One common question in regards to the establishment of an SMSF is ‘how much do we need to start one?’
The answer is simple: It depends!
If you read the information out there regarding this subject, you will find that the recommended minimum amount required for establishing a SMSF is $200,000. This figure is based on one thing – the cost of operating an SMSF when compared to the management and administration fees charged by retail and industry superannuation funds.
Sounds good in theory. On average a retail superannuation fund will charge 1.37% of your balance in administration and investment management costs – so if you have a $200,000 in a SMSF, your annual accounts, audit and administration fees are expected to be $2,740 – which is pretty reasonable.
However, this theory has a major flaw. A SMSF is nothing like an industry or retail superannuation fund. A SMSF gives you total control and freedom of choice regarding your investments, offers flexibility and you are able to utilise advanced wealth building strategies that are simply not available to the average industry or retail super fund member.
Comparing the operating cost of an SMSF to an industry or retail super fund is like comparing the cost of servicing a Porsche to the cost of servicing a 2004 Toyota Camry. A SMSF should cost you more per annum when compared to other types of super funds – this is the premium you pay for having a superior vehicle to build your wealth.
That said there is no reason to unnecessarily pay exorbitant amounts in administration costs. The more you can save when you first start your fund, the more you will have to invest!
Another consideration when determining how much is enough to start an SMSF is the ability to diversify. Diversification is basically the splitting up of your investment monies over different asset ‘classes’ such as cash, Australian Shares, International Shares, Fixed Interest, Property etc.
The more money you have to invest, the easier it is to spread your monies over the different asset classes and in theory your returns will be more stable and consistent in terms of income and capital growth.
With a smaller amount of funds, you may be able to achieve diversification through investing via a managed fund; however this simply adds another layer of fees – meaning you may as well have left your money in an industry or retail fund. This brings me to my next point – quality.
The quality of your investments is the key. Someone who investments $100,000 in high quality investments under a well considered and consistent investment strategy over the long run is going to better than someone who investments more money in poor quality investments or who chops and changes their investment strategy every year or so.

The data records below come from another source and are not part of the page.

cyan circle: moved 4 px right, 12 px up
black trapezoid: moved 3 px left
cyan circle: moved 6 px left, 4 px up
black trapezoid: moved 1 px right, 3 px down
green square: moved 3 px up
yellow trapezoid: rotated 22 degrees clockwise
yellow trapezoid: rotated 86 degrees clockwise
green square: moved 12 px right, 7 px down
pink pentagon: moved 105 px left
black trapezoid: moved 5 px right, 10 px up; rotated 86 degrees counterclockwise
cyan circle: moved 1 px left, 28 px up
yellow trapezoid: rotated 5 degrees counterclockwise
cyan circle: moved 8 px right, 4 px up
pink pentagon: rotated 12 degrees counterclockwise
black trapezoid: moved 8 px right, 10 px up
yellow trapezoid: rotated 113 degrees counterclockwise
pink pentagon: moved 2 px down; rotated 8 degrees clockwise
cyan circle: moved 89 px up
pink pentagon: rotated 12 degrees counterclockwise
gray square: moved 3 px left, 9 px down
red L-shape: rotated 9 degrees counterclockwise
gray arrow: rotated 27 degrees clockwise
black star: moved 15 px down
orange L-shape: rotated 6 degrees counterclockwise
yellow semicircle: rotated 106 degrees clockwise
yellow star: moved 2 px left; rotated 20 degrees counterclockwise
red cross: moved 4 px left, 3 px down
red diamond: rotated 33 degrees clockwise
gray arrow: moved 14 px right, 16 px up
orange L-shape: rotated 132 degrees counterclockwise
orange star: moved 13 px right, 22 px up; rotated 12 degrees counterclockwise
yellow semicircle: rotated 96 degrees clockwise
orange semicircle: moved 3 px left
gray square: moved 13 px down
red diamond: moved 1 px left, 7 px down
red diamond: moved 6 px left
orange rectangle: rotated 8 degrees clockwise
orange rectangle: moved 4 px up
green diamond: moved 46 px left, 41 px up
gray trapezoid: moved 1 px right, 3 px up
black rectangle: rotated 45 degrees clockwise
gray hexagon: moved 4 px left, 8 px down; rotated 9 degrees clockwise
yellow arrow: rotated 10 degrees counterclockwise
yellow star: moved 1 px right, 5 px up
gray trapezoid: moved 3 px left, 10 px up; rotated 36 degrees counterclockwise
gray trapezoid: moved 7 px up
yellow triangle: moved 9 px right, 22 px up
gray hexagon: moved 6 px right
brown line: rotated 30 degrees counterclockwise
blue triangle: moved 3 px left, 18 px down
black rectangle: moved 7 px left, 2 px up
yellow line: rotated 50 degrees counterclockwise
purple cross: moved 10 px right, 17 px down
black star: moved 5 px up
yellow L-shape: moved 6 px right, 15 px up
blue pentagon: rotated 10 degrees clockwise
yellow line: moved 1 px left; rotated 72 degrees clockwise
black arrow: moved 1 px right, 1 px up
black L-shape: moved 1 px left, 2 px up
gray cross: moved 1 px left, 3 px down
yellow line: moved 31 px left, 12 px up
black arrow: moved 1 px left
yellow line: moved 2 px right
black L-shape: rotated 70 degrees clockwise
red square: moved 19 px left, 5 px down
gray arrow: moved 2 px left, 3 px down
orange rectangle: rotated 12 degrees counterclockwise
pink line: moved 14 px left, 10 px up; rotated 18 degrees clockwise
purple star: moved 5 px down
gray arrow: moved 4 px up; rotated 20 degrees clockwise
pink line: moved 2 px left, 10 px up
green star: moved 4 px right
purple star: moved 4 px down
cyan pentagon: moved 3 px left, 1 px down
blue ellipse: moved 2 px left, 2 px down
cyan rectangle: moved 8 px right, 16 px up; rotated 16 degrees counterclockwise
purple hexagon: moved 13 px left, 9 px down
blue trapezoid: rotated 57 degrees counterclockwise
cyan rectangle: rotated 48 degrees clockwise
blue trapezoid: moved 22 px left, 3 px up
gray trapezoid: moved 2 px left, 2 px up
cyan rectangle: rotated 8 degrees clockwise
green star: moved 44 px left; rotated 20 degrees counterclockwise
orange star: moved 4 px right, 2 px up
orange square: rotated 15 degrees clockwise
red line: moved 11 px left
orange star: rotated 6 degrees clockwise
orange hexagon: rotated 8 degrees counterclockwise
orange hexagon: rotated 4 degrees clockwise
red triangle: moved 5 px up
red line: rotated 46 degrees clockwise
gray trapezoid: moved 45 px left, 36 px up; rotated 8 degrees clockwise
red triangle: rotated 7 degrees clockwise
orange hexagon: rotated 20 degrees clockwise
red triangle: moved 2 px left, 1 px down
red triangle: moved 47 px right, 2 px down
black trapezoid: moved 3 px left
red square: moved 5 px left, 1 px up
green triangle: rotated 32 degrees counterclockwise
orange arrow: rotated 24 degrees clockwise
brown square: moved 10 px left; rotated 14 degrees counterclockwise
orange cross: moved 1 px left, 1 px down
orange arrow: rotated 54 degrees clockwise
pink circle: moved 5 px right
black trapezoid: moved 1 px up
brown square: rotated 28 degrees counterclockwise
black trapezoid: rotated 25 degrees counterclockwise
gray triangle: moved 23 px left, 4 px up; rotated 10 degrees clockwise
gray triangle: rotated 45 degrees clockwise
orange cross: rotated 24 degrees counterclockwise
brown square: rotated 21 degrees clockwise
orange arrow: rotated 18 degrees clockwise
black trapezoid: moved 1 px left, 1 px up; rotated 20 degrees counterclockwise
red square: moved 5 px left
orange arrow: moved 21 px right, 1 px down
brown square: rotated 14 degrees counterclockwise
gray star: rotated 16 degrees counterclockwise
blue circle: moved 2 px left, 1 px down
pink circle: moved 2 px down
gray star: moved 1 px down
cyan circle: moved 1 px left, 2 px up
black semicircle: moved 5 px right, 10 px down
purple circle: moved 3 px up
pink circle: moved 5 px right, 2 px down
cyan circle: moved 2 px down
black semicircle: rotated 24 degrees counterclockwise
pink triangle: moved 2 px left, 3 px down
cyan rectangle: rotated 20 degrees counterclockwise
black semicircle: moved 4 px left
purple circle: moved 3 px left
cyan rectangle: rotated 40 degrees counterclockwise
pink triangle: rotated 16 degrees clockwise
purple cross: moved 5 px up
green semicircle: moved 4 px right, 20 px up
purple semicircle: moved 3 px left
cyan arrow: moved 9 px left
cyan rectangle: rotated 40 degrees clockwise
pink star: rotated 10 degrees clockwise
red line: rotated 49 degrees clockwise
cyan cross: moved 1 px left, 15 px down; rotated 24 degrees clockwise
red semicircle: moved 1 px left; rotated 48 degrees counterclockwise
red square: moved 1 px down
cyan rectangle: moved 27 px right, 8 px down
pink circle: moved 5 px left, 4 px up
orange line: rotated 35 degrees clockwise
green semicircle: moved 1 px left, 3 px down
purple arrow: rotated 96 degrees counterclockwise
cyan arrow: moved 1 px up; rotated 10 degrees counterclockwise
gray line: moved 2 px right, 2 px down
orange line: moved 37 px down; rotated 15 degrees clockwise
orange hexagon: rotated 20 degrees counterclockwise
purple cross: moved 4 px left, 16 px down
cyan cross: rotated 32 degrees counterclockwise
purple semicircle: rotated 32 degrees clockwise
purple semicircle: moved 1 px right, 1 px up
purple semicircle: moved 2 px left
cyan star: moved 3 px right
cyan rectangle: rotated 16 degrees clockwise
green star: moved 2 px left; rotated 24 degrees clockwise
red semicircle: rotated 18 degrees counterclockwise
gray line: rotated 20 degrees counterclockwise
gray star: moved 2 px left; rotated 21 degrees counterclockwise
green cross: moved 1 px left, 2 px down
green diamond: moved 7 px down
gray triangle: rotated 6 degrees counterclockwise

Through my employment as a Chartered Accountant, I have seen hundreds of sets of SMSF accounts. All the SMSFs that have performed well over a long period of time have one thing in common – they have high quality investments and they stick with them.
OK – so how does this answer the question of how much is required to start up an SMSF?
Firstly you need to ask yourself if you are planning to buy high quality investments or are you just going to jump on the bandwagon of the person promoting the latest investment scheme and throw your superannuation savings at it?
Secondly you need to know how much you need to invest to obtain those high quality investments. For example if you are going to buy a cash flow positive property using an SMSF loan, how much do you need to cover a large enough deposit and the associated purchase and set up costs?
Thirdly you need to know how much it is going to cost you per year to run your fund. Be realistic, work out how much as a percentage of your total superannuation savings will be eaten up every year, and if this percentage is acceptable to you in regards to what you are getting into return then you should be able to make your decision.
Once you can answer the above three questions you will have a really good idea of exactly how much you will need to be able to commence your own SMSF and take control of your retirement savings and wealth creation.